▶ _How to complete this task_
Copy out the whole Genetic and Molecular Epidemiology group page below, word for word.

▶ _Passage_
----

Genetic and Molecular Epidemiology
Giuseppe Giordano’s group
Our research
Unhealthy lifestyles underpin much of the burden of cardiometabolic disease affecting contemporary societies. In general, diet and exercise therapies that focus on weight loss substantially lower disease risk, and may slow disease progression. However, clinicians and patients often think drug therapy is an inevitable course of action. This is, in part, true if you consider that some patients respond poorly to lifestyle changes, no matter how hard they try. Further, unpredictable responses to beneficial lifestyle changes could be caused by advice being given in a generic fashion.
The Genetic and Molecular Epidemiology (GAME) research group is striving to understand how individual biology impacts the results of lifestyle changes. There may be tremendous untapped potential to improve patient care by personalizing diet and exercise recommendations. This approach is often referred to as ‘precision medicine’. For example, we are currently investigating why and how certain individuals can lose more weight through a healthy diet, and even keep off excess weight for longer, than others, based purely on their genetic differences.
Aims
Our overarching research aim is to discover and optimise measurable biomarkers that can be used to stratify patient populations into subgroups that can be treated more effectively with targeted lifestyle therapies, at lesser cost, and with fewer adverse events than conventional approaches allow. Three integrated components to our research programme are utilised to achieve this aim.
- Epidemiology: observational studies
- Functional genomics: ex vivo, lab-based experiments
- Randomized controlled trials: lifestyle intervention studies, focused on determining the clinical relevance of gene-lifestyle interaction effects in specially designed genotype-based recall trials
Impact
The unit is focused predominantly on characterizing the joint effects of lifestyle and genomic variation in obesity, type 2 diabetes, and cardiovascular disease. Under the umbrella of the Innovative Medicines Initiative (IMI), we are generating new data and knowledge to facilitate tailored lifestyle and drug therapies, for the prevention and treatment of complex cardiometabolic diseases. We hope that our work will ultimately improve treatment effectiveness, reduce costs and unnecessary side effects, and improve patient adherence.

----

▶ _Extracted material_
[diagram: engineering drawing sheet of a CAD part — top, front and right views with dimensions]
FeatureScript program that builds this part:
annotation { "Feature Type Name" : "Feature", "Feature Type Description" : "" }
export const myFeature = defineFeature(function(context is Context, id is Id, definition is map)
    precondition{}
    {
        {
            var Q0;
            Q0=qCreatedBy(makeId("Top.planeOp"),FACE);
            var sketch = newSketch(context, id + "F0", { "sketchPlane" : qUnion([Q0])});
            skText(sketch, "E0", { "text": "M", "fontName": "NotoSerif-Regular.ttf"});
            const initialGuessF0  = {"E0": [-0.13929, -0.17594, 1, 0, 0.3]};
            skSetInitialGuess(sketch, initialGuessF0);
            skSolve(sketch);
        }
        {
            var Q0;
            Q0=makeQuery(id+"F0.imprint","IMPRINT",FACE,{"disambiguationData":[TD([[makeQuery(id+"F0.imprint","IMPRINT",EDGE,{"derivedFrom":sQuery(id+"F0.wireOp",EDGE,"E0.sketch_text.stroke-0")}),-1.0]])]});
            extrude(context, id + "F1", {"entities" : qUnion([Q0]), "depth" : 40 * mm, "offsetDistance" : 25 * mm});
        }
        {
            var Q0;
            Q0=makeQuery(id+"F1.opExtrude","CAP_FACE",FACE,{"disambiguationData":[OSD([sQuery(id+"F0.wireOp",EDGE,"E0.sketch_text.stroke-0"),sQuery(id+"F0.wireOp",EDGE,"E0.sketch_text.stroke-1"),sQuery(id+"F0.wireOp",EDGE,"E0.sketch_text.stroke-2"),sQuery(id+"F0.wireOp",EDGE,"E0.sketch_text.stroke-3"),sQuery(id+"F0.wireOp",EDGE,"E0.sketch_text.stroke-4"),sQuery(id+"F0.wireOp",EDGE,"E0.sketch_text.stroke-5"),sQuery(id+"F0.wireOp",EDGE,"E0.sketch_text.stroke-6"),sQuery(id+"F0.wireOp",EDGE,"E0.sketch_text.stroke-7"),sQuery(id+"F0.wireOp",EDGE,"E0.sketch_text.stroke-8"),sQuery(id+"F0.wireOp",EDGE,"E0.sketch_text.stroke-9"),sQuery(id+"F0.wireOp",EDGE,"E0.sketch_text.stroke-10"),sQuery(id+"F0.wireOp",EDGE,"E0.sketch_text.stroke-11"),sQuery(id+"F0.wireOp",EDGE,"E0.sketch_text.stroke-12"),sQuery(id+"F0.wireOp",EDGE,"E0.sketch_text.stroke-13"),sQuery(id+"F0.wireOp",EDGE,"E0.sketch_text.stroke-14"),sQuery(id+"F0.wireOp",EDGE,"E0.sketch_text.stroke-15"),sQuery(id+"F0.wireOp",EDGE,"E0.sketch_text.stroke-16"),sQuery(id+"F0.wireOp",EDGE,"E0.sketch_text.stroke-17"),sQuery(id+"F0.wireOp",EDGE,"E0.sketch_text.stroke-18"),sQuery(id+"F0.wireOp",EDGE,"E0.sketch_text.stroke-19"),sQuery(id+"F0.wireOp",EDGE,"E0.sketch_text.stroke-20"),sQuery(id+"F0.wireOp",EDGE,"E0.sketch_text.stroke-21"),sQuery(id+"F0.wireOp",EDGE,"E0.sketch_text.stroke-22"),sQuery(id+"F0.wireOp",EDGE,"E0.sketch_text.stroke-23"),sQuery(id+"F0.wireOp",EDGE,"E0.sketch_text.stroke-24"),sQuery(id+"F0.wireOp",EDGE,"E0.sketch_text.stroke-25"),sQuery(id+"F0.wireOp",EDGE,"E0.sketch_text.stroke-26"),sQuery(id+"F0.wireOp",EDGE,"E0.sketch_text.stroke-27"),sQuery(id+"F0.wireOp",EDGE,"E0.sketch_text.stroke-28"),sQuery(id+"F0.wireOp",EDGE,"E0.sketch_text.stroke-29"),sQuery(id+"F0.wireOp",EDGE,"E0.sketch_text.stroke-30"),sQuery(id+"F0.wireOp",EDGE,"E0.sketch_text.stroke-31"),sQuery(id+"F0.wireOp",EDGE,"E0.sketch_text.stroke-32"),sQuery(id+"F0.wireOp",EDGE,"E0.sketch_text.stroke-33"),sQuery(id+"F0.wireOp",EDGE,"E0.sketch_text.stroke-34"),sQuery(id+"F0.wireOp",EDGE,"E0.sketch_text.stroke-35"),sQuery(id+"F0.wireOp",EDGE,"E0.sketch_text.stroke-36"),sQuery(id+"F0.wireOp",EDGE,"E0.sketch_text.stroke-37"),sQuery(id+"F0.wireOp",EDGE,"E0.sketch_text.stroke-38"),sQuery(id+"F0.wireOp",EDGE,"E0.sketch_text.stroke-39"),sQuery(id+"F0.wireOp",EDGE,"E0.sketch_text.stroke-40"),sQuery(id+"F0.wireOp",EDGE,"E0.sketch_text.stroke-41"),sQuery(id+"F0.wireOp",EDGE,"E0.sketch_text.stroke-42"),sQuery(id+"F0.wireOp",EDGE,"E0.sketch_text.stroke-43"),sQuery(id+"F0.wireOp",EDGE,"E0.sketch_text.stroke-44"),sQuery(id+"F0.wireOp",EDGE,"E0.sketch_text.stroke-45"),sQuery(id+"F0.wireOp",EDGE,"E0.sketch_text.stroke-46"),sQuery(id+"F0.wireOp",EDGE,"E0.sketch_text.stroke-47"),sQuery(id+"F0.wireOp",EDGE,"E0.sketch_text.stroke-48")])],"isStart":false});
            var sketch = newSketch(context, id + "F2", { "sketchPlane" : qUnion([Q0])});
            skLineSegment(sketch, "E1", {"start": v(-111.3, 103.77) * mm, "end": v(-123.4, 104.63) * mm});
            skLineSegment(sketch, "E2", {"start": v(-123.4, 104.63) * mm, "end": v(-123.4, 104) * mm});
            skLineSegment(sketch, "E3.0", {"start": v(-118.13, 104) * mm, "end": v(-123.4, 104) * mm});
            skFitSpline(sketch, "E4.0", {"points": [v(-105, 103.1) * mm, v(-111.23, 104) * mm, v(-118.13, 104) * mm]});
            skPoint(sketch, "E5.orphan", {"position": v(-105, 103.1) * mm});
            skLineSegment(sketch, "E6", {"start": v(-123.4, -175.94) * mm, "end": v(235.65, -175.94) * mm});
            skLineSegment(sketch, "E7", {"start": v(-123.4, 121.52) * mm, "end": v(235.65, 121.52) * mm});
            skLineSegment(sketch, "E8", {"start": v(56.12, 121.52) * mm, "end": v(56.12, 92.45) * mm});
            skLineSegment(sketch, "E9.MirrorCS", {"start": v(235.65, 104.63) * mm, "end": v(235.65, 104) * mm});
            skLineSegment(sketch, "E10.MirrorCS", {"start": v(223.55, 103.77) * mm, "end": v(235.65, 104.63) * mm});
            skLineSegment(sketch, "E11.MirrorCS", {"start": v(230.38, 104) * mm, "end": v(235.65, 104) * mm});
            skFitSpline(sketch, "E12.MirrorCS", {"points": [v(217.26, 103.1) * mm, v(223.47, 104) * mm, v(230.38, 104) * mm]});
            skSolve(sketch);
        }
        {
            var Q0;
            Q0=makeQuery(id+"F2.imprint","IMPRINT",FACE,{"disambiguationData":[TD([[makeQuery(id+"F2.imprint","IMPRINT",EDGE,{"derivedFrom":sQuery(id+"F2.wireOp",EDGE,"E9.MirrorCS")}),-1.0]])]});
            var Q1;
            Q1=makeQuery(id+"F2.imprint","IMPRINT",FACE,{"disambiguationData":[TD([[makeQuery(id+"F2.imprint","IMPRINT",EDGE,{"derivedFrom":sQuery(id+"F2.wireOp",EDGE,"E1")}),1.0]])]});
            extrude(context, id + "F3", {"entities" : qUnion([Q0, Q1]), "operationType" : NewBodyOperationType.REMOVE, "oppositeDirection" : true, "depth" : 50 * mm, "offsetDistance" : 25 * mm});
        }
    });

----

▶ _Solved problem_
Genetic and Molecular Epidemiology
Giuseppe Giordano’s group
Our research
Unhealthy lifestyles underpin much of the burden of cardiometabolic disease affecting contemporary societies. In general, diet and exercise therapies that focus on weight loss substantially lower disease risk, and may slow disease progression. However, clinicians and patients often think drug therapy is an inevitable course of action. This is, in part, true if you consider that some patients respond poorly to lifestyle changes, no matter how hard they try. Further, unpredictable responses to beneficial lifestyle changes could be caused by advice being given in a generic fashion.
The Genetic and Molecular Epidemiology (GAME) research group is striving to understand how individual biology impacts the results of lifestyle changes. There may be tremendous untapped potential to improve patient care by personalizing diet and exercise recommendations. This approach is often referred to as ‘precision medicine’. For example, we are currently investigating why and how certain individuals can lose more weight through a healthy diet, and even keep off excess weight for longer, than others, based purely on their genetic differences.
Aims
Our overarching research aim is to discover and optimise measurable biomarkers that can be used to stratify patient populations into subgroups that can be treated more effectively with targeted lifestyle therapies, at lesser cost, and with fewer adverse events than conventional approaches allow. Three integrated components to our research programme are utilised to achieve this aim.
- Epidemiology: observational studies
- Functional genomics: ex vivo, lab-based experiments
- Randomized controlled trials: lifestyle intervention studies, focused on determining the clinical relevance of gene-lifestyle interaction effects in specially designed genotype-based recall trials
Impact
The unit is focused predominantly on characterizing the joint effects of lifestyle and genomic variation in obesity, type 2 diabetes, and cardiovascular disease. Under the umbrella of the Innovative Medicines Initiative (IMI), we are generating new data and knowledge to facilitate tailored lifestyle and drug therapies, for the prevention and treatment of complex cardiometabolic diseases. We hope that our work will ultimately improve treatment effectiveness, reduce costs and unnecessary side effects, and improve patient adherence.